Contributing columnist

A new year, a new decade. Endings and beginnings usually cause us to pause, reflect on the past and plan for the future. New year’s resolutions are too often based on only a small amount of reflection and not much planning on how change will be implemented.

Perhaps most importantly, most resolutions don’t address how positive change will be reinforced and maintained over time. Thus, we see lots of failed resolutions, and cynicism about human capacity for change and growth.

Failed resolutions can happen for communities, as well as for individuals. We can’t let this happen when it comes to our response to the drug crisis. In the past decade across our country, deaths due to overdose, criminal convictions related to drugs, overcrowded jails and prisons, and children being raised by grandparents and foster parents are just a few of the effects of this crisis.
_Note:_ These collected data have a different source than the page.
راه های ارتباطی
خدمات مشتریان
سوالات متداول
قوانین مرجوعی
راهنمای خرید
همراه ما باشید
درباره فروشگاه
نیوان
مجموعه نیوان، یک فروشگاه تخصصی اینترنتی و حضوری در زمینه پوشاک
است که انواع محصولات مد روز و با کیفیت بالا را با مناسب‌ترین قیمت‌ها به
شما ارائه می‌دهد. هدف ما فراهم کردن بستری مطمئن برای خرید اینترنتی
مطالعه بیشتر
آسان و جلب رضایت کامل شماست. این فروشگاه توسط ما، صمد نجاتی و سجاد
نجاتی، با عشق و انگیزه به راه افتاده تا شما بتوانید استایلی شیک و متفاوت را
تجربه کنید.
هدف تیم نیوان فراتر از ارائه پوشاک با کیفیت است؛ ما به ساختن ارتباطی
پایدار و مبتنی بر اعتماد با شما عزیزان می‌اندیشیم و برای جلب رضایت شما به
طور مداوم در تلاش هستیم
During this same decade, we have also seen a rise in the implementation of solutions to drug misuse and addiction. Those solutions include more funding for treatment and law enforcement; an increase in recovery support groups and services; the use of evidence-based approaches, such as medication assisted treatment; more targeted prevention programs for children and youth; changes in medication prescribing patterns; and harm reduction programs, which address the health problems related to addiction. In the midst of much pain and suffering, progress is being made.
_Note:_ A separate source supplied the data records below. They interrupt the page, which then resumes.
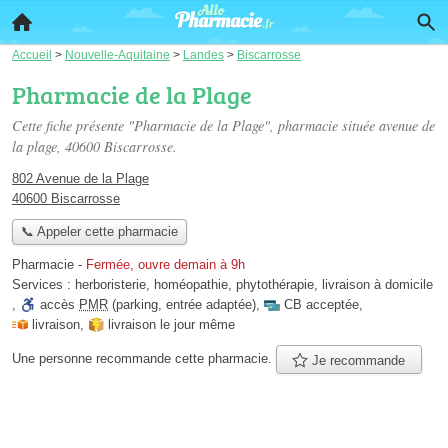
Accueil
>
Nouvelle-Aquitaine
>
Landes
>
Biscarrosse
Pharmacie de la Plage
Cette fiche présente "Pharmacie de la Plage", pharmacie située
avenue de
la plage
, 40600 Biscarrosse.
802 Avenue de la Plage
40600 Biscarrosse
📞 Appeler cette pharmacie
Pharmacie
-
Fermée, ouvre demain à 9h
Services :
herboristerie
,
homéopathie
,
phytothérapie
,
livraison à domicile
,
accès
PMR
(parking, entrée adaptée)
,
CB acceptée
,
livraison
,
livraison le jour même
Une personne
recommande
cette pharmacie.
Je recommande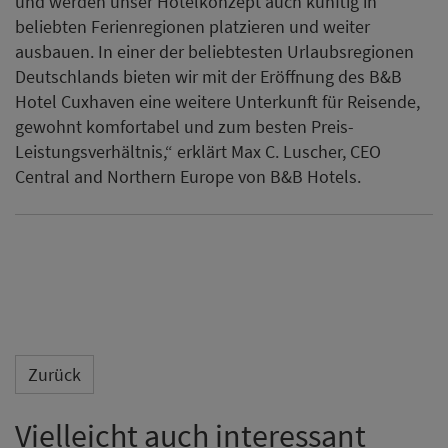
und werden unser Hotelkonzept auch künftig in
beliebten Ferienregionen platzieren und weiter
ausbauen. In einer der beliebtesten Urlaubsregionen
Deutschlands bieten wir mit der Eröffnung des B&B
Hotel Cuxhaven eine weitere Unterkunft für Reisende,
gewohnt komfortabel und zum besten Preis-
Leistungsverhältnis,“ erklärt Max C. Luscher, CEO
Central and Northern Europe von B&B Hotels.
Zurück
Vielleicht auch interessant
As our local community moves forward with our particular solutions to the drug crisis, it is important that we carefully evaluate our collective resolutions for 2020. In the fourth step of the 12 Steps of Alcoholics Anonymous, members are guided to make a “searching and fearless moral inventory” of themselves. The fourth step is followed by others, which include action to make amends where possible and continuing to take a personal inventory. This AA wisdom has been practiced with success since the 1930s. We can apply it to our community’s work in fighting addiction.
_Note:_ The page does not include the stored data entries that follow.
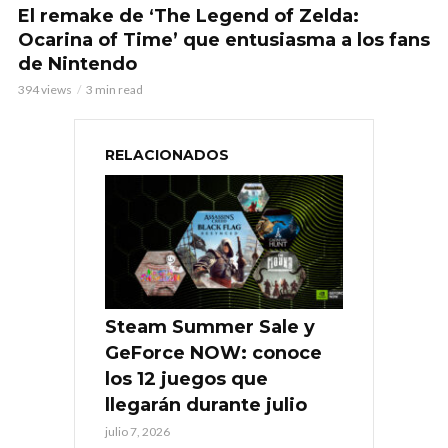
El remake de ‘The Legend of Zelda:
Ocarina of Time’ que entusiasma a los fans
de Nintendo
394 views
3 min read
RELACIONADOS
Steam Summer Sale y
GeForce NOW: conoce
los 12 juegos que
llegarán durante julio
julio 7, 2026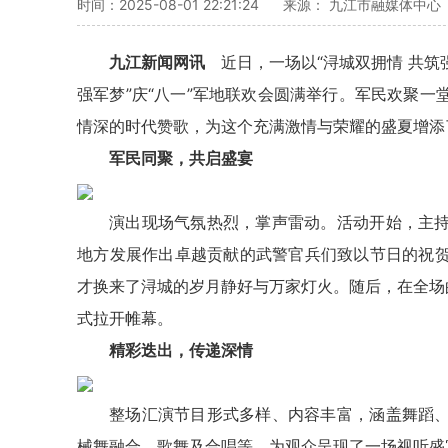
时间：2025-08-01 22:21:24
来源： 九江市融媒体中心
九江新闻网讯
近日，一场以“浔城双拥情 共筑
强军梦”庆“八一”军地联欢会圆满举行。军民欢聚
情深的时代赞歌，为这个充满激情与荣耀的盛夏增添
军民同聚，共启盛宴
演出现场气氛热烈，掌声雷动。活动开始，主
地方发展作出卓越贡献的武警官兵们致以节日的祝
才换来了浔城的岁月静好与万家灯火。随后，在全场
式拉开帷幕。
精彩迭出，传递深情
整场汇演节目形式多样、内容丰富，涵盖舞蹈
械舞融合、歌舞及合唱等，为观众呈现了一场视听盛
Here are some questions we might consider as we take inventory of our work going forward:

  • What resources can we access to increase the local treatment options for addiction?
  • What are we willing to do to make our jail a place of real change for those incarcerated there?
  • What is our court system doing to change approaches which have not worked in the past?
  • What supports are needed by local law enforcement to better address the presence of deadly drugs on the street, including the rise in the presence of Fentanyl?
  • What can we do to open up more local workplaces to those with histories of drug-related crimes, and how can we increase the number of drug-free and recovery-friendly workplaces?
  • How is local health care changing, contributing to better outcomes related to addiction?
  • What resources can we commit to the prevention of addiction in the next generation, including accessible and quality child care, preschool education, mentoring for at-risk kids, and after-school programs?
  • What are each of us willing to do about the stigma and common misunderstandings around substance use disorders and other addictions?
  • How do various solution-focused groups in our community work together to reach common goals?
  • How do we evaluate our progress over time, and who has responsibility for leading the inventory of our work together?

Rich Harwood, founder of The Harwood Institute, and author of the bestselling book, Stepping Forward: A Positive, Practical Path to Transform Our Communities and Our Lives, writes and talks about important approaches to positive community change.

One of those key approaches is the importance of the stories communities tell about themselves. Harwood says that these stories are the hidden factor to whether a community progresses forward or remains stuck with old problems. We are finding this lesson to ring true for us locally.

When it comes to the drug crisis and all of its related problems, we must continue to be about admitting honestly and fearlessly our problems, asking hard questions of ourselves, finding and implementing solutions together, and continuing to evaluate what’s working and what isn’t. We must tell the stories of hope and positive change. Those stories abound — in the lives of reunited families, formerly incarcerated taxpaying employees, children succeeding in school, and lives saved by first responders. The new decade holds great challenges and great opportunities for us. As we reflect and plan for 2020, let’s commit to honesty, hard work and hope.

 

Kathy L. Miles is coordinator for the Boyle County Agency for Substance Abuse Policy Inc.